The litigation in this case remains in the early stages. Notably, the Phase 1 trial did not address whether any particular person actually was exposed to contamination or developed any health problems, nor did this phase of the proceeding address whether Merck or any other defendant is liable or whether any plaintiff should be entitled to damages. Should the portions of the Phase 1 verdict in the plaintiffs favor not be reversed on post-trial motion or appeal, such matters would be addressed in subsequent phases of litigation.
Merck, which is a research-based pharmaceutical company, has never operated any wood-treatment facility. Its role in this case arises solely from its ownership of the stock of Baltimore Aircoil Company until 1985. Since selling the stock of Baltimore Aircoil Company to Amsted in 1985, Merck has worked closely with Amsted and state and local environmental regulators to investigate and remediate groundwater and soil at the site.
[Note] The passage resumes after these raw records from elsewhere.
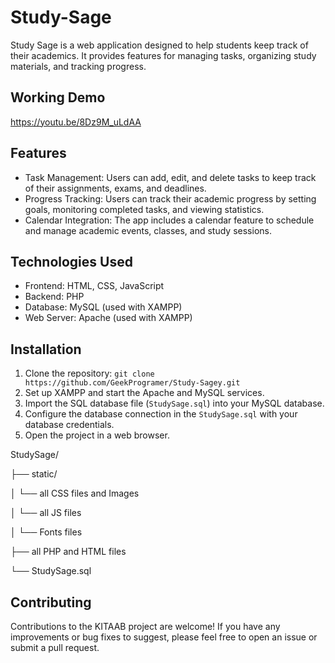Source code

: # Study-Sage
Study Sage is a web application designed to help students keep track of their academics. It provides features for managing tasks, organizing study materials, and tracking progress.

## Working Demo
<a>https://youtu.be/8Dz9M_uLdAA</a>

## Features

- Task Management: Users can add, edit, and delete tasks to keep track of their assignments, exams, and deadlines.
- Progress Tracking: Users can track their academic progress by setting goals, monitoring completed tasks, and viewing statistics.
- Calendar Integration: The app includes a calendar feature to schedule and manage academic events, classes, and study sessions.

## Technologies Used

- Frontend: HTML, CSS, JavaScript
- Backend: PHP
- Database: MySQL (used with XAMPP)
- Web Server: Apache (used with XAMPP)

## Installation

1. Clone the repository:  `git clone https://github.com/GeekProgramer/Study-Sagey.git`
2. Set up XAMPP and start the Apache and MySQL services.
3. Import the SQL database file (`StudySage.sql`) into your MySQL database.
4. Configure the database connection in the `StudySage.sql` with your database credentials.
5. Open the project in a web browser.

StudySage/

├── static/

│ └── all CSS files and Images

│ └── all JS files

│ └── Fonts files

├── all PHP and HTML files

└── StudySage.sql


## Contributing

Contributions to the KITAAB project are welcome! If you have any improvements or bug fixes to suggest, please feel free to open an issue or submit a pull request.
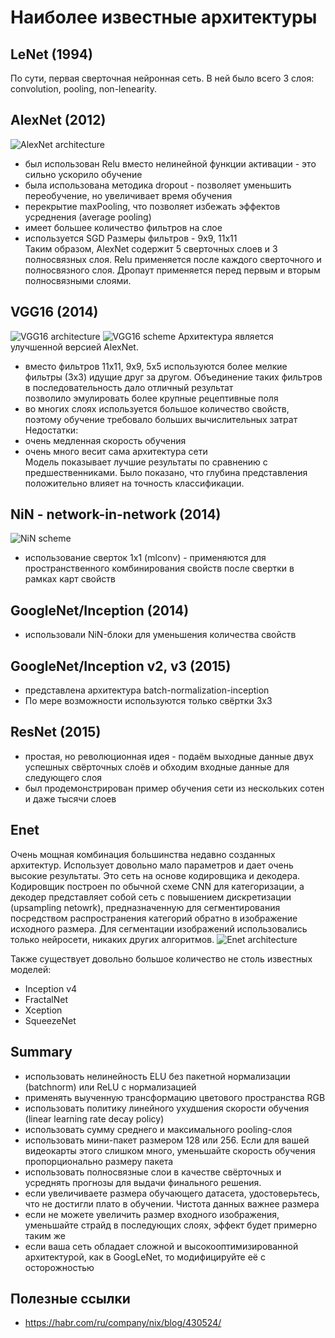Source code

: # Наиболее известные архитектуры

## LeNet (1994)
По сути, первая сверточная нейронная сеть. В ней было всего 3 слоя: convolution, pooling, non-lenearity.

## AlexNet (2012)
![AlexNet architecture](https://neurohive.io/wp-content/uploads/2018/10/Capture-12-1.jpg)
 - был использован Relu вместо нелинейной функции активации  - это сильно ускорило обучение  
 - была использована методика dropout  - позволяет уменьшить переобучение, но увеличивает время обучения  
 - перекрытие maxPooling, что позволяет избежать эффектов усреднения (average pooling)  
 - имеет большее количество фильтров на слое
 - используется SGD
Размеры фильтров - 9x9, 11x11  
Таким образом, AlexNet содержит 5 сверточных слоев и 3 полносвязных слоя.
Relu применяется после каждого сверточного и полносвязного слоя.
Дропаут применяется перед первым и вторым полносвязными слоями.
 
## VGG16 (2014)
![VGG16 architecture](https://neurohive.io/wp-content/uploads/2018/11/vgg16-neural-network-1-e1542973058418.jpg)
![VGG16 scheme](https://neurohive.io/wp-content/uploads/2018/11/vgg16-2.png)
Архитектура является улучшенной версией AlexNet.  
 - вместо фильтров 11x11, 9x9, 5x5 используются более мелкие фильтры (3x3) идущие друг за другом.
 Объединение таких фильтров в последовательность дало отличный результат  
 позволило эмулировать более крупные рецептивные поля  
 - во многих слоях используется большое количество свойств, поэтому обучение требовало больших вычислительных затрат  
Недостатки:
 - очень медленная скорость обучения  
 - очень много весит сама архитектура сети  
Модель показывает лучшие результаты по сравнению с предшественниками.
Было показано, что глубина представления положительно влияет на точность классификации.  

## NiN - network-in-network (2014)
![NiN scheme](https://habrastorage.org/files/fcb/e94/59e/fcbe9459e2064f598478ec00544e8cf5.png)
 - использование сверток 1x1 (mlconv) - применяются для пространственного комбинирования свойств после свертки в рамках карт свойств

## GoogleNet/Inception (2014)
 - использовали NiN-блоки для уменьшения количества свойств  

## GoogleNet/Inception v2, v3 (2015)
 - представлена архитектура batch-normalization-inception
 - По мере возможности используются только свёртки 3x3  

## ResNet (2015)
 - простая, но революционная идея - подаём выходные данные двух успешных свёрточных слоёв 
и обходим входные данные для следующего слоя
 - был продемонстрирован пример обучения сети из нескольких сотен и даже тысячи слоев  

## Enet
Очень мощная комбинация большинства недавно созданных архитектур. Использует довольно мало параметров и дает очень высокие результаты.
Это сеть на основе кодировщика и декодера. Кодировщик построен по обычной схеме CNN для категоризации, а декодер представляет собой сеть с повышением дискретизации (upsampling netowrk), предназначенную для сегментирования посредством распространения категорий обратно в изображение исходного размера. Для сегментации изображений использовались только нейросети, никаких других алгоритмов.
![Enet architecture](https://www.researchgate.net/profile/Bahram_Parvin/publication/323165130/figure/fig2/AS:593775416066048@1518578499207/The-complete-architecture-of-the-ENet-model-for-nuclear-segmentation-is-shown-in-terms-of.png)


Также существует довольно большое количество не столь известных моделей:
 - Inception v4  
 - FractalNet  
 - Xception  
 - SqueezeNet  

## Summary
 * использовать нелинейность ELU без пакетной нормализации (batchnorm) или ReLU с нормализацией  
 * применять выученную трансформацию цветового пространства RGB  
 * использовать политику линейного ухудшения скорости обучения (linear learning rate decay policy)  
 * использовать сумму среднего и максимального pooling-слоя  
 * использовать мини-пакет размером 128 или 256. Если для вашей видеокарты этого слишком много, уменьшайте скорость обучения пропорционально размеру пакета  
 * использовать полносвязные слои в качестве свёрточных и усреднять прогнозы для выдачи финального решения.
 * если увеличиваете размера обучающего датасета, удостоверьтесь, что не достигли плато в обучении. Чистота данных важнее размера  
 * если не можете увеличить размер входного изображения, уменьшайте страйд в последующих слоях, эффект будет примерно таким же  
 * если ваша сеть обладает сложной и высокооптимизированной архитектурой, как в GoogLeNet, то модифицируйте её с осторожностью  

## Полезные ссылки
 - https://habr.com/ru/company/nix/blog/430524/  
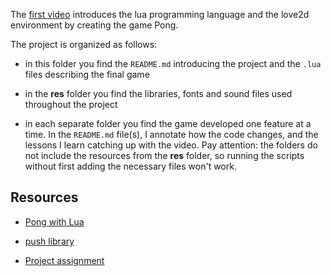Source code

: The [first video](https://youtu.be/jZqYXSmgDuM) introduces the lua programming language and the love2d environment by creating the game Pong.

The project is organized as follows:

- in this folder you find the `README.md` introducing the project and the `.lua` files describing the final game

- in the **res** folder you find the libraries, fonts and sound files used throughout the project

- in each separate folder you find the game developed one feature at a time. In the `README.md` file(s), I annotate how the code changes, and the lessons I learn catching up with the video. Pay attention: the folders do not include the resources from the **res** folder, so running the scripts without first adding the necessary files won't work.

<!--

### Pong n

The last folder creats a game in which both paddles are moved following user input.

### Assignment

Introduced as the [AI Update](https://cs50.harvard.edu/games/2019/spring/assignments/0/), the final project as created throughout the video is expanded to have one paddle moving on its own. I decided to have the right paddle move followin user input, and I implemented the feature as follows:

- in the `update(dt)` function I check for the horizontal coordinate of the ball;

- once the ball is in the half of the screen where the paddle of the computer resides, compute where the ball will land. This is done by calculating the time it takes for the ball to go to the left edge as well as the vertical space covered during said time.

- move the paddle with the constant speed until it reaches the designated point.

This solution is rather nifty, as it allows for some exchange between paddles, but definitely allows the player to win. The speed is the same for both paddles, and this means that if the vertical distance is greater than the space the computer can make up, the player will score.

The approach is a tad more complex than described above, but it boils down to use very simple math (speed = space / time). Most importatly, it boils down to compute the exact vertical coordinate of where the ball will end only as the ball goes past the half of the screen. **Or** when the ball hits the top or bottom edge. Indeed, as it is computed, the final coordinate doesn't consider a possible bounce. I decided to leave in this detail to make for a less AI-looking approach, as the paddle moves toward the ball, before adjusting its coordinate appropriately.

One small note: I also updated the description of the serving of winner player, as to fittingly describe whether the serving/winning side is the computer or the player.

Finally, I decided to update the code as to allow for increasing difficulty and also variable behavior on the computer side. I added `startingX` to describe where the AI will consider the ball, instead of always using the half of the screen's width. `startingX` begins randomly, between the center and three fourths of the screen, and is updated again at random whenever the ball hits the paddle of the player. It is a minor addition, which could be expanded to consider the passing of time, or the speed of the ball, but already a change which quite improves the gameplay.

-->

## Resources

- [Pong with Lua](https://youtu.be/jZqYXSmgDuM)

- [push library](https://github.com/Ulydev/push)

- [Project assignment](https://docs.cs50.net/ocw/games/assignments/0/assignment0.html)
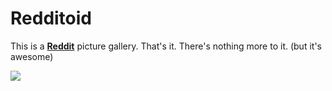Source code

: # Redditoid

This is a [**Reddit**](https://www.reddit.com/r/pics/) picture gallery. That's it. There's nothing more to it. (but it's awesome)

![](https://media.giphy.com/media/3o6ZsZB89MSzlDo5pe/giphy.gif)
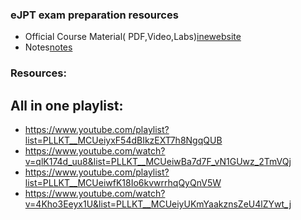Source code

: ### eJPT exam preparation resources

- Official Course Material( PDF,Video,Labs)[inewebsite]
- Notes[notes]

### Resources:
## All in one playlist:
- https://www.youtube.com/playlist?list=PLLKT__MCUeiyxF54dBIkzEXT7h8NgqQUB
- https://www.youtube.com/watch?v=qlK174d_uu8&list=PLLKT__MCUeiwBa7d7F_vN1GUwz_2TmVQj
- https://www.youtube.com/playlist?list=PLLKT__MCUeiwfK18Io6kvwrrhqQyQnV5W
- https://www.youtube.com/watch?v=4Kho3Eeyx1U&list=PLLKT__MCUeiyUKmYaakznsZeU4lZYwt_j



[inewebsite]:https://my.ine.com/CyberSecurity/learning-paths/a223968e-3a74-45ed-884d-2d16760b8bbd/penetration-testing-student
[notes]:https://www.notion.so/course-PTSv4-22ad4ca2ce3e4fe0a5e369217b41c9b3

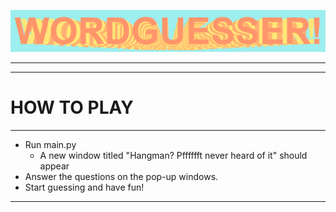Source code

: ![img.png](README_images/img.png)

---
---
# HOW TO PLAY

---
- Run main.py
  - A new window titled "Hangman? Pfffffft never heard of it" should appear
- Answer the questions on the pop-up windows.
- Start guessing and have fun!

---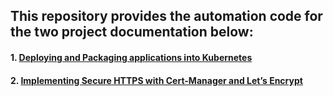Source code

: ## This repository provides the automation code for the two project documentation below:

#### 1. [Deploying and Packaging applications into Kubernetes](https://github.com/William-eng/StegHub_DevOps_Engineering/blob/main/Deploying%20and%20Packaging%20applications%20into%20Kubernetes-%20101/Documentation.md)

#### 2. [Implementing Secure HTTPS with Cert-Manager and Let’s Encrypt](https://github.com/William-eng/StegHub_DevOps_Engineering/blob/main/Implementing%20Secure%20HTTPS%20with%20Cert-Manager%20and%20Let%E2%80%99s%20Encrypt%20101/Documentation.md)
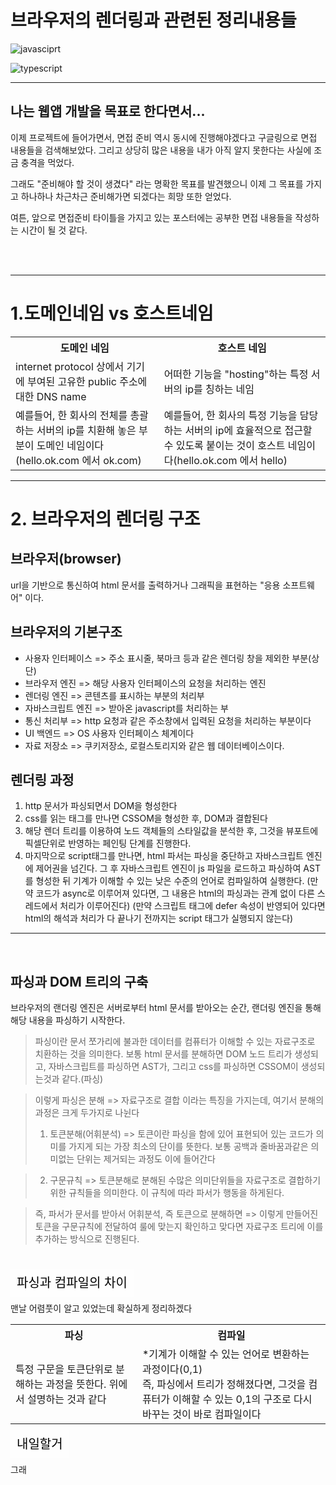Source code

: # **브라우저의 렌더링과 관련된 정리내용들**

![javasciprt](https://img.shields.io/badge/javascript-up%20to%20date-yellow)

![typescript](https://img.shields.io/badge/typescript-up%20to%20date-blue)

---

## 나는 웹앱 개발을 목표로 한다면서...

이제 프로젝트에 들어가면서, 면접 준비 역시 동시에 진행해야겠다고 구글링으로 면접 내용들을 검색해보았다. 그리고 상당히 많은 내용을 내가 아직 알지 못한다는 사실에 조금 충격을 먹었다.

그래도 "준비해야 할 것이 생겼다" 라는 명확한 목표를 발견했으니 이제 그 목표를 가지고 하나하나 차근차근 준비해가면 되겠다는 희망 또한 얻었다.

여튼, 앞으로 면접준비 타이틀을 가지고 있는 포스터에는 공부한 면접 내용들을 작성하는 시간이 될 것 같다.

<br/>
<br/>

---

# 1.도메인네임 vs 호스트네임

<table>
  <tr>
    <th>도메인 네임</th>
    <th>호스트 네임</th>
  </tr>
  <tr>
    <td>internet protocol 상에서 기기에 부여된 고유한 public 주소에 대한 DNS name</td>
    <td>어떠한 기능을 "hosting"하는 특정 서버의 ip를 칭하는 네임</td>
  </tr>

  <tr>
    <td>예를들어, 한 회사의 전체를 총괄하는 서버의 ip를 치환해 놓은 부분이 도메인 네임이다(hello.ok.com 에서 ok.com)</td>
    <td>예를들어, 한 회사의 특정 기능을 담당하는 서버의 ip에 효율적으로 접근할 수 있도록 붙이는 것이 호스트 네임이다(hello.ok.com 에서 hello)</td>
  </tr>
</table>

---

# 2. 브라우저의 렌더링 구조

## 브라우저(browser)

url을 기반으로 통신하여 html 문서를 출력하거나 그래픽을 표현하는 "응용 소프트웨어" 이다.
<br/>

## 브라우저의 기본구조

- 사용자 인터페이스 => 주소 표시줄, 북마크 등과 같은 렌더링 창을 제외한 부분(상단)
- 브라우저 엔진 => 해당 사용자 인터페이스의 요청을 처리하는 엔진
- 렌더링 엔진 => 콘텐츠를 표시하는 부분의 처리부
- 자바스크립트 엔진 => 받아온 javascript를 처리하는 부
- 통신 처리부 => http 요청과 같은 주소창에서 입력된 요청을 처리하는 부분이다
- UI 백엔드 => OS 사용자 인터페이스 체계이다
- 자료 저장소 => 쿠키저장소, 로컬스토리지와 같은 웹 데이터베이스이다.
  <br/>

## 렌더링 과정

1. http 문서가 파싱되면서 DOM을 형성한다
2. css를 읽는 태그를 만나면 CSSOM을 형성한 후, DOM과 결합된다
3. 해당 렌더 트리를 이용하여 노드 객체들의 스타일값을 분석한 후, 그것을 뷰포트에 픽셀단위로 반영하는 페인팅 단계를 진행한다.
4. 마지막으로 script태그를 만나면, html 파서는 파싱을 중단하고 자바스크립트 엔진에 제어권을 넘긴다. 그 후 자바스크립트 엔진이 js 파일을 로드하고 파싱하여 AST를 형성한 뒤 기계가 이해할 수 있는 낮은 수준의 언어로 컴파일하여 실행한다.
   (만약 코드가 async로 이루어져 있다면, 그 내용은 html의 파싱과는 관계 없이 다른 스레드에서 처리가 이루어진다)
   (만약 스크립트 태그에 defer 속성이 반영되어 있다면 html의 해석과 처리가 다 끝나기 전까지는 script 태그가 실행되지 않는다)

---

  <br/>

## 파싱과 DOM 트리의 구축

브라우저의 랜더링 엔진은 서버로부터 html 문서를 받아오는 순간, 랜더링 엔진을 통해 해당 내용을 파싱하기 시작한다.

> 파싱이란
> 문서 쪼가리에 불과한 데이터를 컴퓨터가 이해할 수 있는 자료구조로 치환하는 것을 의미한다. 보통 html 문서를 분해하면 DOM 노드 트리가 생성되고, 자바스크립트를 파싱하면 AST가, 그리고 css를 파싱하면 CSSOM이 생성되는것과 같다.(파싱)

> 이렇게 파싱은 분해 => 자료구조로 결합 이라는 특징을 가지는데, 여기서 분해의 과정은 크게 두가지로 나뉜다
>
> 1. 토큰분해(어휘분석) => 토큰이란 파싱을 함에 있어 표현되어 있는 코드가 의미를 가지게 되는 가장 최소의 단이를 뜻한다. 보통 공백과 줄바꿈과같은 의미없는 단위는 제거되는 과정도 이에 들어간다

> 2. 구문규칙 => 토큰분해로 분해된 수많은 의미단위들을 자료구조로 결합하기 위한 규칙들을 의미한다. 이 규칙에 따라 파서가 행동을 하게된다.

> 즉, 파서가 문서를 받아서 어휘분석, 즉 토큰으로 분해하면 => 이렇게 만들어진 토큰을 구문규칙에 전달하여 룰에 맞는지 확인하고 맞다면 자료구조 트리에 이를 추가하는 방식으로 진행된다.

<br/>

<style>
mark{
    padding :10px;
    font-size:20px;
    background-color:#fefefe
}
</style>

<mark>파싱과 컴파일의 차이</mark>
<br/>
<br/>
맨날 어렴풋이 알고 있었는데 확실하게 정리하겠다

<table>
  <tr>
    <th>파싱</th>
    <th>컴파일</th>
  </tr>
  <tr>
    <td>특정 구문을 토큰단위로 분해하는 과정을 뜻한다. 위에서 설명하는 것과 같다</td>
    <td>*기계가 이해할 수 있는 언어로 변환하는 과정이다(0,1)<br/>즉, 파싱에서 트리가 정해졌다면, 그것을 컴퓨터가 이해할 수 있는 0,1의 구조로 다시 바꾸는 것이 바로 컴파일이다</td>
  </tr>
</table>

<mark>내일할거</mark>
<br/>
<br/>
그래
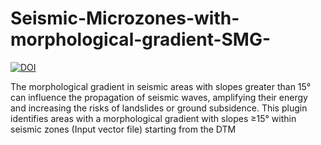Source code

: # Seismic-Microzones-with-morphological-gradient-SMG-
[![DOI](https://zenodo.org/badge/DOI/10.5281/zenodo.14679295.svg)](https://doi.org/10.5281/zenodo.14679295)

The morphological gradient in seismic areas with slopes greater than 15° can influence the propagation of seismic waves, amplifying their energy and increasing the risks of landslides or ground subsidence. This plugin identifies areas with a morphological gradient with slopes ≥15° within seismic zones (Input vector file) starting from the DTM
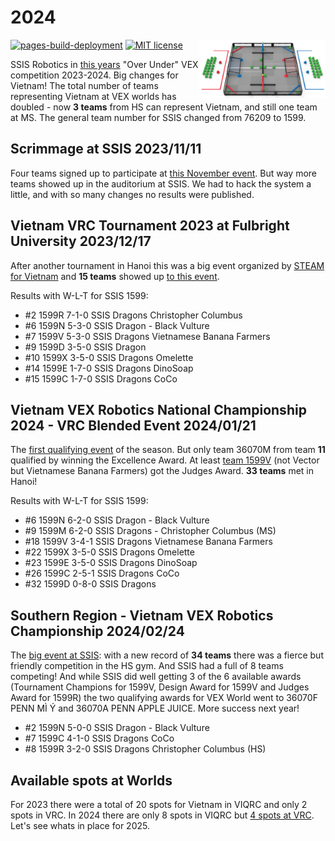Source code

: # 2024

<img src="assets/OverUnder.png" align="right" width="40%">

[![pages-build-deployment](https://github.com/vex-ssis/2024/actions/workflows/pages/pages-build-deployment/badge.svg)](https://github.com/vex-ssis/2024/actions/workflows/pages/pages-build-deployment)
[![MIT license](https://img.shields.io/github/license/vex-ssis/2024)](https://vex-ssis.mit-license.org/)

SSIS Robotics in [this years](https://github.com/vex-ssis/2024) "Over Under" VEX competition 2023-2024. Big changes for Vietnam! The total number of teams representing Vietnam at VEX worlds has doubled - now **3 teams** from HS can represent Vietnam, and still one team at MS. The general team number for SSIS changed from 76209 to 1599.

## Scrimmage at SSIS 2023/11/11

Four teams signed up to participate at [this November event](https://www.robotevents.com/robot-competitions/vex-robotics-competition/RE-VRC-23-4368.html#general-info). But way more teams showed up in the auditorium at SSIS. We had to hack the system a little, and with so many changes no results were published.

## Vietnam VRC Tournament 2023 at Fulbright University 2023/12/17

After another tournament in Hanoi this was a big event organized by [STEAM for Vietnam](https://steamforvietnam.org/) and **15 teams** showed up [to this event](https://www.robotevents.com/robot-competitions/vex-robotics-competition/RE-VRC-23-4188.html). 

Results with W-L-T for SSIS 1599:

- #2 1599R 7-1-0 SSIS Dragons Christopher Columbus
- #6 1599N 5-3-0 SSIS Dragon - Black Vulture
- #7 1599V 5-3-0 SSIS Dragons Vietnamese Banana Farmers
- #9 1599D 3-5-0 SSIS Dragon
- #10 1599X 3-5-0 SSIS Dragons Omelette
- #14 1599E 1-7-0 SSIS Dragons DinoSoap
- #15 1599C 1-7-0 SSIS Dragons CoCo

## Vietnam VEX Robotics National Championship 2024 - VRC Blended Event 2024/01/21

The [first qualifying event](https://www.robotevents.com/robot-competitions/vex-robotics-competition/RE-VRC-23-4992.html#general-info) of the season. But only team 36070M from team **11** qualified by winning the Excellence Award. At least [team 1599V](https://www.robotevents.com/teams/V5RC/1599V) (not Vector but Vietnamese Banana Farmers) got the Judges Award. **33 teams** met in Hanoi!

Results with W-L-T for SSIS 1599:

- #6 1599N 6-2-0 SSIS Dragon - Black Vulture
- #9 1599M 6-2-0 SSIS Dragons - Christopher Columbus (MS)
- #18 1599V	3-4-1 SSIS Dragons Vietnamese Banana Farmers
- #22 1599X	3-5-0 SSIS Dragons Omelette
- #23 1599E	3-5-0 SSIS Dragons DinoSoap
- #26 1599C	2-5-1 SSIS Dragons CoCo
- #32 1599D	0-8-0 SSIS Dragons

## Southern Region - Vietnam VEX Robotics Championship 2024/02/24

The [big event at SSIS](https://www.robotevents.com/robot-competitions/vex-robotics-competition/RE-VRC-23-5194.html#general-info): with a new record of **34 teams** there was a fierce but friendly competition in the HS gym. And SSIS had a full of 8 teams competing! And while SSIS did well getting 3 of the 6 available awards (Tournament Champions for 1599V, Design Award for 1599V and Judges Award for 1599R) the two qualifying awards for VEX World went to 36070F PENN MÌ Ý and 36070A PENN APPLE JUICE. More success next year!

- #2 1599N 5-0-0 SSIS Dragon - Black Vulture
- #7 1599C 4-1-0 SSIS Dragons CoCo
- #8 1599R 3-2-0 SSIS Dragons Christopher Columbus (HS)

## Available spots at Worlds

For 2023 there were a total of 20 spots for Vietnam in VIQRC and only 2 spots in VRC. In 2024 there are only 8 spots in VIQRC but [4 spots at VRC](https://kb.roboticseducation.org/hc/en-us/articles/5474199602071-Qualifying-Criteria-for-VEX-Robotics-Competition-Events). Let's see whats in place for 2025.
Indeed, the agency overseeing the remediation, the California Regional Water Quality Control Board, in 2009 found that the remediation activities at the site were proceeding in a satisfactory manner and that the public was not being exposed to chemicals previously used at the site.
Judge Oliver Wanger of the Fresno Division of the U.S. District Court for the Eastern District of California presided over the Phase 1 trial. Merck is represented by John Barg, Stephen Lewis and Morgan Gilhuly of the law firm of Barg Coffin Lewis and Trapp, LLP.